This is a summary of some of the discussions around automated performance testing of core at DrupalCon Chicago. It's very incomplete and a bit rushed but this is a wiki so please help fill in the gaps.
Test runs
Rather than trying to integrate this with PIFR, we want to run tests against git branches triggered by git pushes. Initially this would allow for post-commit/push testing of HEAD, which would only find regressions after the fact, but from there we can extend this to forks of HEAD in sandboxes, per-issue branches etc.
Measurement
To avoid issues with hardware inconsistencies Damien had the idea of using control groups http://www.kernel.org/doc/Documentation/cgroups/. These allow you to assign resources to groups of processes, audits the usage, and has a reporting framework - so we could measure CPU, memory, disk, (potentially network traffic) for PHP and the database separately - and reliably across different hardware (at least much more reliable than ab, jmeter or any equivalents that are measuring wall time).

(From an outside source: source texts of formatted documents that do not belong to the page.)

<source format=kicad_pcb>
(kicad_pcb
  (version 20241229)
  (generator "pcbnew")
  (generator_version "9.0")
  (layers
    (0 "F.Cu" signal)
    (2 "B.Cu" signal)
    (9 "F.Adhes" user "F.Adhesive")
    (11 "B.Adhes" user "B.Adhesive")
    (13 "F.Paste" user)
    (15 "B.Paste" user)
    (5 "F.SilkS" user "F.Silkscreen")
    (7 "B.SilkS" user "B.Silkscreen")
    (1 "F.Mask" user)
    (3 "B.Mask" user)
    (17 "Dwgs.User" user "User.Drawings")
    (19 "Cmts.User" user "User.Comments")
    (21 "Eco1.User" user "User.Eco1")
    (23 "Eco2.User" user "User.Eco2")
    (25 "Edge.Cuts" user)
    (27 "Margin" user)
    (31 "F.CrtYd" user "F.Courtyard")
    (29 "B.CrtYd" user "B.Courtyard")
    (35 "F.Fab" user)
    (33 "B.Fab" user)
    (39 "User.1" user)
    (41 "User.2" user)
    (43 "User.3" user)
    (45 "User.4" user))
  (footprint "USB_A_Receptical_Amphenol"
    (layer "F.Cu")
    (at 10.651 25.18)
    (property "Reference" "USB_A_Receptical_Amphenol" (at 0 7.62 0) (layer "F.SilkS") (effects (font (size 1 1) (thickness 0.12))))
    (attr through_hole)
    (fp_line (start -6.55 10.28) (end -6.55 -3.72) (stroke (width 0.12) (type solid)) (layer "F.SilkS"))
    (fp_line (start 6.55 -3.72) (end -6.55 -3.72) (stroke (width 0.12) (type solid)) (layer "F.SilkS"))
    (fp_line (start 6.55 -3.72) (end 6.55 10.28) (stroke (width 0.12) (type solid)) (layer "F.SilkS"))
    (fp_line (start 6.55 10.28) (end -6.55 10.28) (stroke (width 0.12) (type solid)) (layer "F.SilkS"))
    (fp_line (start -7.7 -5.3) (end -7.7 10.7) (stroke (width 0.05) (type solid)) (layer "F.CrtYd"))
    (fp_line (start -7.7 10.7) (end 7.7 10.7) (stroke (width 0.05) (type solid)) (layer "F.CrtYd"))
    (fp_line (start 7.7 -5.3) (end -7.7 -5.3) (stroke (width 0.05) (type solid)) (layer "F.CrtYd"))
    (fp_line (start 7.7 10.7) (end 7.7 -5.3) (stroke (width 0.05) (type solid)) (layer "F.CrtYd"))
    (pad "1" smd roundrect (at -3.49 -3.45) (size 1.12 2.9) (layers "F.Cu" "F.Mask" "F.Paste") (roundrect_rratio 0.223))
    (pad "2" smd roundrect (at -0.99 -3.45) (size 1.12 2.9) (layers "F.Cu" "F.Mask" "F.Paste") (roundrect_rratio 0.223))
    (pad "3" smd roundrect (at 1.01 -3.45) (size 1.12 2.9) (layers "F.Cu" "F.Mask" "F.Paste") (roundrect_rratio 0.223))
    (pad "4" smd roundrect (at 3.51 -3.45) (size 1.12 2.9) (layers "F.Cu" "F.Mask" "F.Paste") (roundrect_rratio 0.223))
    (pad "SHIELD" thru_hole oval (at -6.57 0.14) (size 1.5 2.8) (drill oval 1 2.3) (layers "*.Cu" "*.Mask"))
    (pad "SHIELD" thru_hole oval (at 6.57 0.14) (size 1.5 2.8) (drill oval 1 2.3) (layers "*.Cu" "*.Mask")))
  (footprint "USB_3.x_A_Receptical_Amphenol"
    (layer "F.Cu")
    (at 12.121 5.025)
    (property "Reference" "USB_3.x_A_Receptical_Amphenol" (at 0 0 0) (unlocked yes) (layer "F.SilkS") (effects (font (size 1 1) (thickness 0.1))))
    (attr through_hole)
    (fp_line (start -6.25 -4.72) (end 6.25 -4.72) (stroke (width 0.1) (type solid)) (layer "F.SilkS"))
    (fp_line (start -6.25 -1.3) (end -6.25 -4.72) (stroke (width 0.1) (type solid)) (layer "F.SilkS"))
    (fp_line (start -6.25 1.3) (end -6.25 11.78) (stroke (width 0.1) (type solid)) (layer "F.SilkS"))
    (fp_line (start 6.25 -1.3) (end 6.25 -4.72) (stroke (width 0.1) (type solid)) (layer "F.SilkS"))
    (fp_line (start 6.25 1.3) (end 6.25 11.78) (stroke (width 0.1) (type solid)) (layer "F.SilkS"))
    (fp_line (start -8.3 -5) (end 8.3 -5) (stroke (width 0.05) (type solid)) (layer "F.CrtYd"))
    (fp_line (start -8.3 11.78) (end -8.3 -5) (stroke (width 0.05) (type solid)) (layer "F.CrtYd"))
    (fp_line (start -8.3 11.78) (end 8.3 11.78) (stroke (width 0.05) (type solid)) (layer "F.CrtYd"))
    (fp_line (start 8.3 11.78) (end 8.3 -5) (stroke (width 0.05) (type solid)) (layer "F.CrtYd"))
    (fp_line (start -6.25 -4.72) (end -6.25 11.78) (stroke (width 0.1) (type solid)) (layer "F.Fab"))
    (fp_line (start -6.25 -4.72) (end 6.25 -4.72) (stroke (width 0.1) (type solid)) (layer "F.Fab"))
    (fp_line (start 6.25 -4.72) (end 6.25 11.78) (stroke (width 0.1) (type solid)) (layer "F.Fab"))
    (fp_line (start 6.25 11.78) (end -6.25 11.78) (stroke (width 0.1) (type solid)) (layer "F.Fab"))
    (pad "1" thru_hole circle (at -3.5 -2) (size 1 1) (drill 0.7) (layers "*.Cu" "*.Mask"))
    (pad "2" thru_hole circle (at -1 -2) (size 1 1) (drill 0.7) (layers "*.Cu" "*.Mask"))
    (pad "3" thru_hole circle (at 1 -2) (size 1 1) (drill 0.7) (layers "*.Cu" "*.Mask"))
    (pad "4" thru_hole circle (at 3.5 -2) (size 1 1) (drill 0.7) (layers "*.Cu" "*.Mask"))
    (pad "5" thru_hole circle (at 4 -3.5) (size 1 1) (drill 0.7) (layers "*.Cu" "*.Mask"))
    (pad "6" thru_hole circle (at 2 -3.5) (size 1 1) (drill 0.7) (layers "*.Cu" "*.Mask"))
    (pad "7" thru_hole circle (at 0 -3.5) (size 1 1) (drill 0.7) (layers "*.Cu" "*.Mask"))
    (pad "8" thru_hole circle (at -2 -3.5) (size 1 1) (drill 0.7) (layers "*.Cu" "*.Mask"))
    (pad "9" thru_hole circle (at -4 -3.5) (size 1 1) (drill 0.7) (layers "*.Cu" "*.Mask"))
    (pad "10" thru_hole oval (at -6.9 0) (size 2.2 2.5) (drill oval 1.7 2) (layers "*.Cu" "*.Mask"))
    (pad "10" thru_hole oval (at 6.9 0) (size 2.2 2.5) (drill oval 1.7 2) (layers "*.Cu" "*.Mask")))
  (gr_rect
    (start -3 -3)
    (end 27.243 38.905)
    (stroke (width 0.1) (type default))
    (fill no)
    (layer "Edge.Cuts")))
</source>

We could also profile the test runs with xhprof, then aggregate and diff results across and between test runs - Narayan found a project that wraps some of this. xhprof also measures CPU time as well as wall time, so again this should be mostly reliable in different enviornments (at least a lot more reliable than xdebug or microtime).
Test plans
Since we are trying to measure application performance rather than actually load testing hardware, and to have test plans that can be contributed to and maintained by as many people as possible, we’d like to use one of the more recent browser APIs (selenium, watir, or one of the JavaScript ones like zombie.js) - to have clients that can browse pages, submit forms etc.
Doing it this way also gives us a start towards using the same overall framework to do automated front end testing (http traffic, javascript execution etc.) via something like browsermob.
As well as full page requests, we’d also start a contrib project with some microbenchmark PHP scripts (i.e. different steps of the bootstrap, render a node to json, check_plain() some different strings etc.) and then test plans could request these to generate reporting for that kind of thing as well.
Timeline
We’d like to get something up and running as soon as possible - since anything is better than nothing and the more is in place as Drupal 8 picks up speed the better - we can then improve both the integration, reporting and test cases over time.